Caná y el Calvario constituyen una gran inclusión mariana en el evangelio de San Juan. Encierran toda la vida pública de Jesús como entre paréntesis. Son como un entrecomillado mariano de la misión de Jesús. Abarcan como con un gran abrazo materno –discretísimo pero a la vez revelador de una plena comprensión y compenetración entre Madre e Hijo– toda la vida pública de Jesús desde su inauguración en Caná hasta la consumación en el Calvario.

 

La María de San Juan no es sólo –como en Marcos– la Madre solidaria con su Hijo ante el desprecio. No es tampoco –como en Mateo y en Lucas– una estrella fugaz que ilumina el origen oscuro del Mesías o la noche de una infancia perdida en el olvido de los hombres.

 

 

 El diálogo en Caná

 

La Madre de Jesús tal como nos la presenta Juan, sabe y entiende. Es para Jesús un interlocutor válido e inteligente que, como iniciado en el misterio de la hora de Jesús, se entiende con él en un lenguaje de veladas alusiones a un arcano común.

 

Quien oye desde fuera este lenguaje, puede impresionarse por las apariencias. Aparente banalidad de la intervención de la Madre: No tienen vino. Aparente distancia y frialdad descortés del Hijo: Mujer, ¿qué hay entre tú y yo? Aún no ha llegado mi hora.

 

Con ocasión de una fiesta de alianza matrimonial, Madre e Hijo tocan en su conversación el tema de la Alianza. La Antigua y la Nueva. Vino viejo y vino nuevo. Vino ordinario y vino excelente que Dios ha guardado para servir al final. Antigua Alianza es agua de purificación ritual, que sale de la piedra de la incredulidad y sólo lava lo exterior.
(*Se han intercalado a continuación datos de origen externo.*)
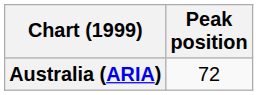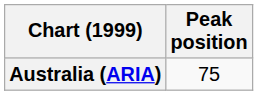Australia (ARIA) | Peak position: 72 -> 75
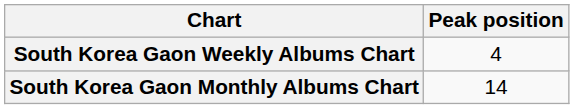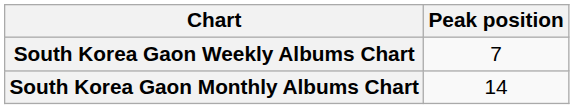South Korea Gaon Weekly Albums Chart | Peak position: 4 -> 7
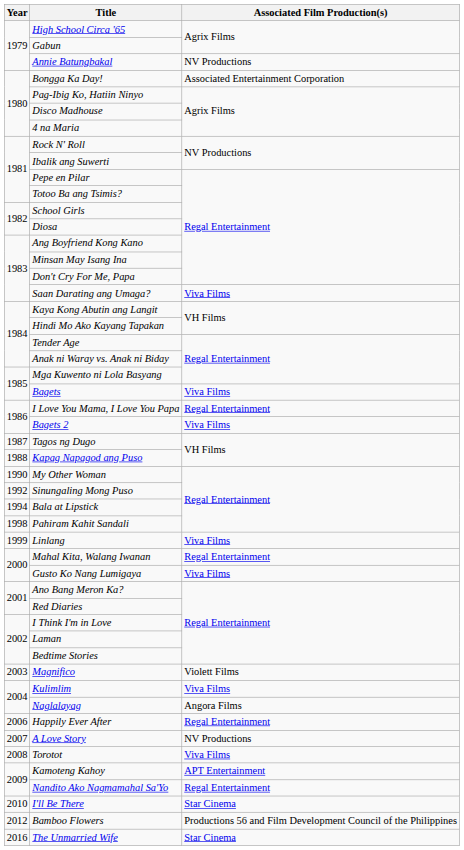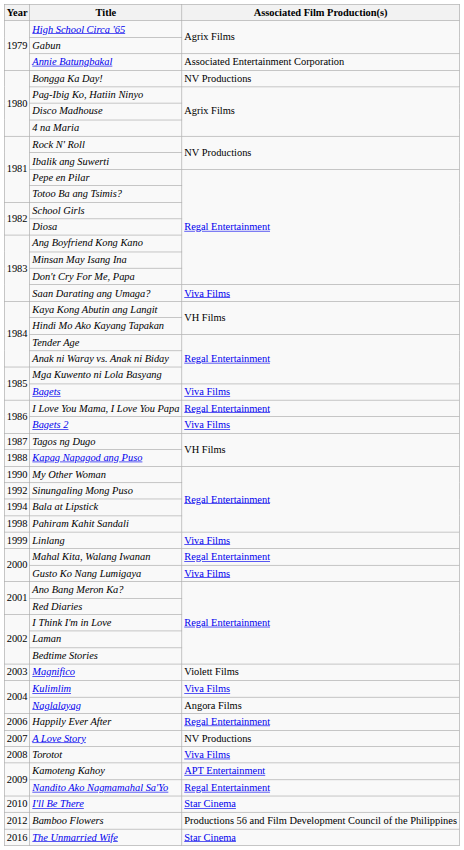Annie Batungbakal | Associated Film Production(s): NV Productions -> Associated Entertainment Corporation
Bongga Ka Day! | Associated Film Production(s): Associated Entertainment Corporation -> NV Productions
Nueva Alianza que brota inexplicablemente por la fuerza de la palabra de Cristo, como buen vino, como sangre brotando de su interior por su costado abierto y que alegra desde lo interior.

 

La observación de la Madre –no tienen vino– encierra una discreta alusión midráshica a la alegría de la Alianza Mesiánica, aún por venir, y de la cual el vino es símbolo de la Escritura.

 

 

Nos parece que podemos partir para interpretar el sentido de este pasaje, de las palabras «desde aquella hora». Juan ama las frases aparentemente comunes, pero cargadas de sentido. Y ésta es una de ellas. Porque aquella hora es nada menos que la hora de Jesús; de la cual él dijo:

 

«ha llegado la hora…, ¿y qué voy a decir? ¿Padre, líbrame de esta hora? Pero, ¡si para esto he llegado a esta hora! ¡Padre, glorifica tu nombre!» (Jn 12, 23-27).

 

Para San Juan la hora de alguien es el tiempo en que este cumple la obra para la cual está particularmente destinado. La hora de los judíos incrédulos es el tiempo en que Dios les permite perpetrar el crimen en la persona de Cristo o de sus discípulos:

 

«Incluso llegará la hora en que todo el que os mate piense que da culto a Dios. Y lo harán. Porque no han conocido ni al Padre ni a mí. Os lo he dicho para que cuando llegue la hora os acordéis…» (16, 3-4).